The main reason for the discrepancies is that state and county data, which the CDC relies on to compile its statistics, does not always properly link the record of people’s booster shots to the records of their initial vaccinations. When the two are not connected, the booster is recorded as if it were a first dose given to a previously unvaccinated person.


This can happen when people go to a different location for a booster shot than they did for their original series of injections. That often occurs when people move, or the place they received their first doses doesn’t exist anymore, as is the case with many government-sponsored mass vaccination sites that closed after a few months. Sometimes a different location for a booster is chosen simply because it’s more convenient.


Data reported to the CDC is stripped of personal information, which makes it difficult to spot and correct these sorts of errors.

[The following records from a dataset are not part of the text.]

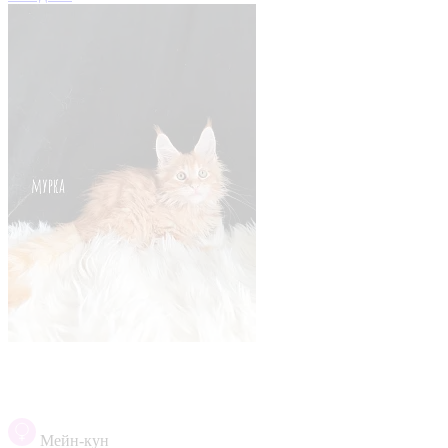
Мейн-кун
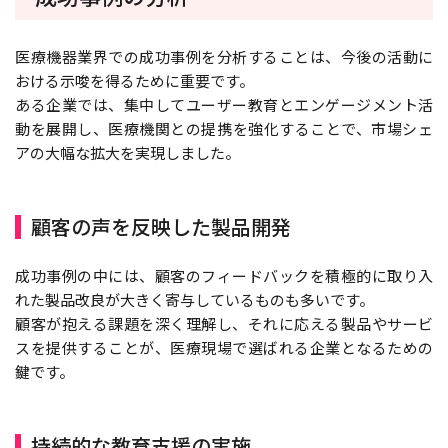
医療機器業界での成功事例を分析することは、今後の活動に
おける示唆を得るために重要です。
ある企業では、集中してユーザー教育とエンゲージメント活
動を展開し、医療機関との提携を強化することで、市場シェ
アの大幅な拡大を実現しました。
顧客の声を反映した製品開発
成功事例の中には、顧客のフィードバックを積極的に取り入
れた製品改良が大きく寄与しているものも多いです。
顧客が抱える課題を深く理解し、それに応える製品やサービ
スを提供することが、医療現場で選ばれる企業となるための
鍵です。
持続的な教育支援の実施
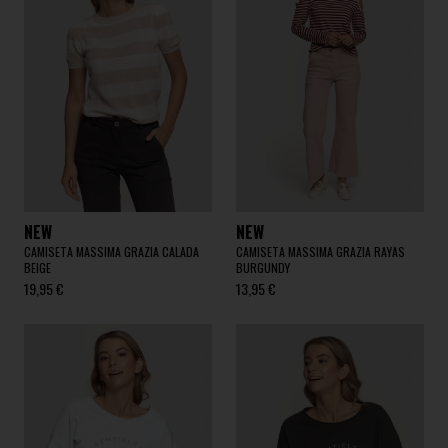
NEW
NEW
CAMISETA MASSIMA GRAZIA CALADA
CAMISETA MASSIMA GRAZIA RAYAS
BEIGE
BURGUNDY
19,95 €
13,95 €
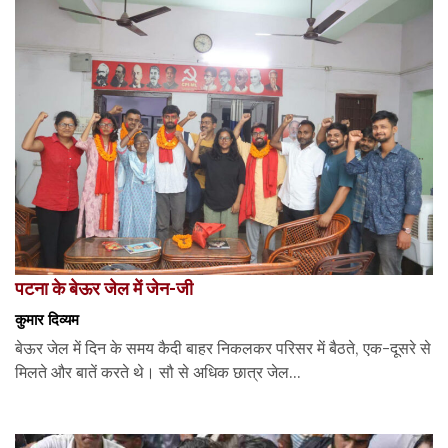
पटना के बेऊर जेल में जेन-जी
कुमार दिव्यम
बेऊर जेल में दिन के समय कैदी बाहर निकलकर परिसर में बैठते, एक-दूसरे से
मिलते और बातें करते थे। सौ से अधिक छात्र जेल...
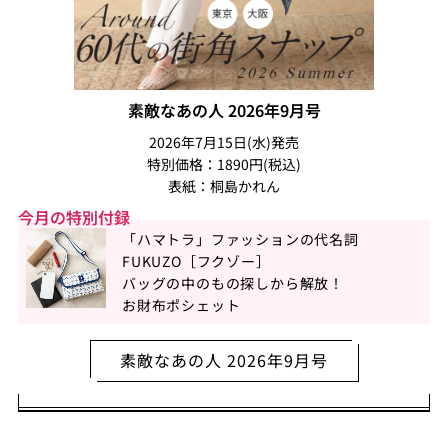
素敵なあの人 2026年9月号
2026年7月15日(水)発売
特別価格：1890円(税込)
表紙：桐島かれん
今月の特別付録
「ハマトラ」ファッションの代名詞
FUKUZO［フクゾー］
バッグの中のもの探しから解放！
お財布ポシェット
素敵なあの人 2026年9月号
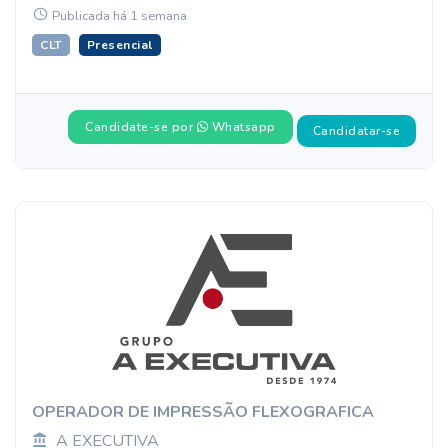
Publicada há 1 semana
CLT
Presencial
Candidate-se por
Whatsapp
Candidatar-se
OPERADOR DE IMPRESSÃO FLEXOGRAFICA
A EXECUTIVA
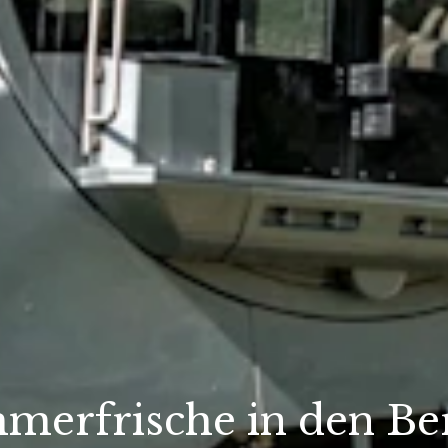
merfrische in den Be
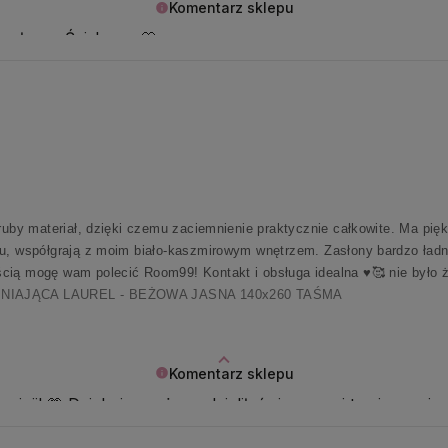
Komentarz sklepu
te słowa. Ściskamy 🤍
gruby materiał, dzięki czemu zaciemnienie praktycznie całkowite. Ma pię
u, współgrają z moim biało-kaszmirowym wnętrzem. Zasłony bardzo ładnie
cią mogę wam polecić Room99! Kontakt i obsługa idealna ♥️🥰 nie było
NIAJĄCA LAUREL - BEŻOWA JASNA 140x260 TAŚMA
Komentarz sklepu
pinii! 💗 Dziękujemy, że podzieliłaś się z nami tymi emocja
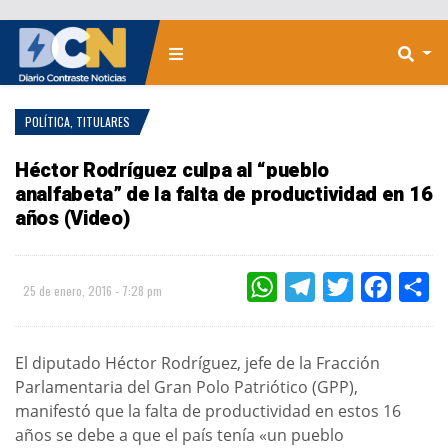
POLÍTICA
,
TITULARES
Héctor Rodríguez culpa al “pueblo
analfabeta” de la falta de productividad en 16
años (Video)
WHATSAPP
TELEGRAM
TWITTER
FACEBOO
CO
25 de enero, 2016 - 7:28 pm
El diputado Héctor Rodríguez, jefe de la Fracción
Parlamentaria del Gran Polo Patriótico (GPP),
manifestó que la falta de productividad en estos 16
años se debe a que el país tenía «un pueblo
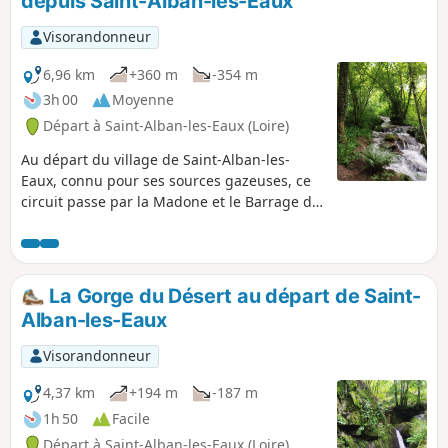
depuis Saint-Alban-les-Eaux
Visorandonneur
6,96 km
+360 m
-354 m
3h 00
Moyenne
Départ à Saint-Alban-les-Eaux (Loire)
Au départ du village de Saint-Alban-les-
Eaux, connu pour ses sources gazeuses, ce
circuit passe par la Madone et le Barrage de
la Montouse pour rejoindre les Gorges du
Désert et la cascade. Points de vue du
Châtelus et du belvédère au retour.
La Gorge du Désert au départ de Saint-
Alban-les-Eaux
Visorandonneur
4,37 km
+194 m
-187 m
1h 50
Facile
Départ à Saint-Alban-les-Eaux (Loire)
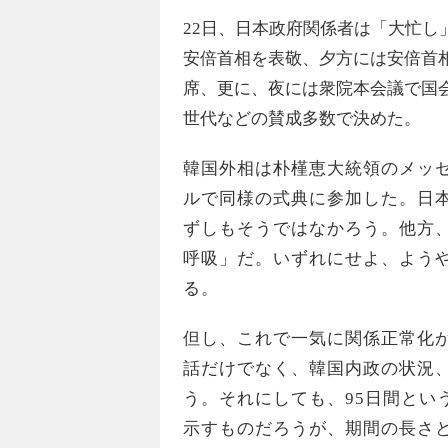
22日、日本政府関係者は「大忙
安倍首相を表敬、夕方には安倍首
席、更に、夜には衆院本会議で国会
世代などの賛成多数で決めた。
韓国外相は朴槿恵大統領のメッ
ルで同様の式典に参加した。日
ずしもそうではなかろう。他方
呼吸」だ。いずれにせよ、よう
る。
但し、これで一気に関係正常化が
話だけでなく、韓国内政の状況
う。それにしても、95日間とい
示すものだろうが、期間の長さ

“Even with the high-quality data CDC receives from jurisdictions and federal entities, there are limits to how CDC can analyze those data,” the agency said in one of its footnotes. The note added that people receiving boosters at a different location was “just one example of how CDC’s data may overestimate first doses and underestimate booster doses.”


A broader reporting challenge is that methodology varies from state to state. Some, for instance, record prisoners in the county where they are incarcerated, while others record them in the county where they lived before. These practices do not always align with how the census counts prisoners — and the CDC uses census counts as its denominators in calculating vaccination rates.


Take Crowley County, Colorado, as an example. The county is home to a state prison with capacity for nearly 1,900 people. Colorado counts those prisoners at their last legal address, not in Crowley County (unless, of course, they lived in Crowley before they were incarcerated).


That means the state calculates the county’s vaccination rate by dividing the number of vaccinations by the number of residents excluding prisoners. But when Colorado reports its data to the CDC, the agency divides the number of vaccinations by the census count, which includes prisoners.


Given that the county has fewer than 6,000 residents, that change in the denominator makes a huge difference, yielding a vaccination rate of just over 20% in the CDC data but close to 50% in Colorado’s data.